Floka, Nikoula January 2014 (has links)
This thesis investigates in depth three case studies of families of Greek Cypriot origin, bringing up their children in London. Each family consists of three generations: grandparents, parents and children. My aim is to explain why, although the families have similar ethnic and linguistic backgrounds, their children have very different outcomes in terms of language maintenance or shift. My interest in this question arose through my role as teacher in the Greek community language school that all the children attend. I use a qualitative case study approach to explore the linguistic lives of the participants through semi-structured individual interviews with grandparents, parents and children. My study appreciates the complexity and uniqueness of each family and the journey of their languages over the years. I reveal the linguistic experiences of the first generation before and after they migrated from Cyprus to England, and of the second and third generations who were born and grew up in London. I analyse the factors which informed their choices with respect to abandoning their heritage code, or reviving or reinforcing it. Included in my analysis is the important effect of language ideologies on family language policies, made particularly complex by the participants’ diglossic background in which Standard Modern Greek holds more social and political power than the Cypriot dialect. Through the in-depth analysis of my participants’ accounts, the concept of ‘family language history’ emerges as an explanatory tool.

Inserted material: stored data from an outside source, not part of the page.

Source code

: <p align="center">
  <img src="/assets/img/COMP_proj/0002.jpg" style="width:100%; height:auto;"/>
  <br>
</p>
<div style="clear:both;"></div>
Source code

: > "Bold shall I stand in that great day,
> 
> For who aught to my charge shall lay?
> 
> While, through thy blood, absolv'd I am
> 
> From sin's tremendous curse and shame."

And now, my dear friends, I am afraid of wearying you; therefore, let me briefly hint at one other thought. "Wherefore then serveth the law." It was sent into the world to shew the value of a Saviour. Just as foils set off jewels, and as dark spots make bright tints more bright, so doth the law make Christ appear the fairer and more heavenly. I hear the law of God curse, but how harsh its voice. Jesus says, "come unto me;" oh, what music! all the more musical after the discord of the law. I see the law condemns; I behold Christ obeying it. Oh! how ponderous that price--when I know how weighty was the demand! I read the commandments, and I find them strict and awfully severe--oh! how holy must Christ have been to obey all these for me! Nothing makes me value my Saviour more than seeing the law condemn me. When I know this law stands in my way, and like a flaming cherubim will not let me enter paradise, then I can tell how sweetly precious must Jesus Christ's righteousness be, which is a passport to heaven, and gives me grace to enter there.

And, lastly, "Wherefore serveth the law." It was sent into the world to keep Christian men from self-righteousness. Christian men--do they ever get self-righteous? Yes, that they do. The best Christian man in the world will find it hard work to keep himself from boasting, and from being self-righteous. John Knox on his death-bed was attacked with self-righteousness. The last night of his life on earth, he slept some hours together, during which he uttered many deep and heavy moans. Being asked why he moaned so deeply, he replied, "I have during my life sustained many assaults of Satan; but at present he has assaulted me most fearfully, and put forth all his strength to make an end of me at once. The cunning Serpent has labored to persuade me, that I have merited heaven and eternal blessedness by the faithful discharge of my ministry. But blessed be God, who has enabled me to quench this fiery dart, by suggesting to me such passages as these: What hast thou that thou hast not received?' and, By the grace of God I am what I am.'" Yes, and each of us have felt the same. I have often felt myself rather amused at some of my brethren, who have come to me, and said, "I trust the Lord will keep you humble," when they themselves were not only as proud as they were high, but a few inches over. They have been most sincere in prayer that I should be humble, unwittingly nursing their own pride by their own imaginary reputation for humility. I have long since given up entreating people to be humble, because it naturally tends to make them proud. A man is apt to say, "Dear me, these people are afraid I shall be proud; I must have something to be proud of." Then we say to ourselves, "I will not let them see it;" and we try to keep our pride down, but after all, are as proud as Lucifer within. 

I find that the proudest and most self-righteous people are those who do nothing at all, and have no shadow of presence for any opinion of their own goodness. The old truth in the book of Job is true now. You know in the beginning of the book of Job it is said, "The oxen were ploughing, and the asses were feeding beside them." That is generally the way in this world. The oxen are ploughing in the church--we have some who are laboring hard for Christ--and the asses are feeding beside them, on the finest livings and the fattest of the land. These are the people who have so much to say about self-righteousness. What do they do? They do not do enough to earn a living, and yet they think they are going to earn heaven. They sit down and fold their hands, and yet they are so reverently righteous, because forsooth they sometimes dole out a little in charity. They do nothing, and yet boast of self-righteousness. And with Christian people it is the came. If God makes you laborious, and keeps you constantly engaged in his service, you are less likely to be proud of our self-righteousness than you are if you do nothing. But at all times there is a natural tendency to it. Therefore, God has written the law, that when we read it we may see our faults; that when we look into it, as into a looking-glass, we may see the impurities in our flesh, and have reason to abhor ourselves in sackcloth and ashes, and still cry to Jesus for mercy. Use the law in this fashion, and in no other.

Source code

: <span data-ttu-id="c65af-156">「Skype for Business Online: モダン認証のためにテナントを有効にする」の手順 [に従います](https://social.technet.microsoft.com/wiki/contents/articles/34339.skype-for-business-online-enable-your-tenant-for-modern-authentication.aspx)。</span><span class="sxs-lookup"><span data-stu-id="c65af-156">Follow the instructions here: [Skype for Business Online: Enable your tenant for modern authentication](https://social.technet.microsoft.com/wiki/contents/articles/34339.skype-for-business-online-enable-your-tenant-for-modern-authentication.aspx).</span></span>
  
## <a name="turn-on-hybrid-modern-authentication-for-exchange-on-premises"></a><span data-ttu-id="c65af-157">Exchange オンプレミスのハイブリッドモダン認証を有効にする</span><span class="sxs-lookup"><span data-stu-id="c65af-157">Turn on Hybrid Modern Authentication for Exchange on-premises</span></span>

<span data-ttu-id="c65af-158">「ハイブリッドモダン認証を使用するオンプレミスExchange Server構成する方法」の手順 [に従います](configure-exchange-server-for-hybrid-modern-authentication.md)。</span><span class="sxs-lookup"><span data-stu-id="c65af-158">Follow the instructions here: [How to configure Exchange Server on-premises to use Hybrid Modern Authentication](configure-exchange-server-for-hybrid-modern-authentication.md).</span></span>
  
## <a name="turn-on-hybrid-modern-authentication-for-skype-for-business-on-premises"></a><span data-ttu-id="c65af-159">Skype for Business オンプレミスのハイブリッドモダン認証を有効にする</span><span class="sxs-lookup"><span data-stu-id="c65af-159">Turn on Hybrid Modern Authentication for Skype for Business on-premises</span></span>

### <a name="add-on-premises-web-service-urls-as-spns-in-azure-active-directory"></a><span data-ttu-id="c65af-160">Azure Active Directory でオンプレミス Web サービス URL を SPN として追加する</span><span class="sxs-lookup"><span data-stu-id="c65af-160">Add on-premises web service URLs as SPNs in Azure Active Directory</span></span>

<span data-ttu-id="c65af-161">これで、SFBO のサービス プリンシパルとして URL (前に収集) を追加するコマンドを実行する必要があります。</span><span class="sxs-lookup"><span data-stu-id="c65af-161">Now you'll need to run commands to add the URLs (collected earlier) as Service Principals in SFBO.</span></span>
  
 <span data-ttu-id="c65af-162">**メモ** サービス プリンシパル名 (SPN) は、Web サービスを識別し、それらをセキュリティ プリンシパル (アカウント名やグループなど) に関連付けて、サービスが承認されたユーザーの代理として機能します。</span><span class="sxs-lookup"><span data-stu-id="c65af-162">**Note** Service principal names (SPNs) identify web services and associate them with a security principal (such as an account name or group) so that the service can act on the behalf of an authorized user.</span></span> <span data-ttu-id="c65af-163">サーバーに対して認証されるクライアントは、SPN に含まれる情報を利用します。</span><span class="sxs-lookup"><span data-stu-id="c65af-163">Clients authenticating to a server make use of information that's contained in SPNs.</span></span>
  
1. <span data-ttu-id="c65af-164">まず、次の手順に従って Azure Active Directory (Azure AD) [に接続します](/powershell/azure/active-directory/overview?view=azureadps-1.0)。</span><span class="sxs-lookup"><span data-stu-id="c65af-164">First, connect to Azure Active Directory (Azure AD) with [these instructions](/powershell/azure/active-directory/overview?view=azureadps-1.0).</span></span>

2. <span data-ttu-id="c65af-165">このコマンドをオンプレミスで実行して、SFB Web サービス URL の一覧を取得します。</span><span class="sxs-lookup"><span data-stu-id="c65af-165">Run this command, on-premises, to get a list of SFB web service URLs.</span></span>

This concept involves the inter-relationship between language ideologies as they are created and contested within particular socio-political circumstances, and the decisions taken by each generation about which code should be used in specific contexts within the family and the wider society. I draw on Bourdieu’s theoretical ideas about symbolic domination and the convertibility of linguistic capital into other forms of capital, and the concept of counter-hegemony, to explain how my participants negotiate the maintenance of the two varieties of their heritage language in an English-dominant society.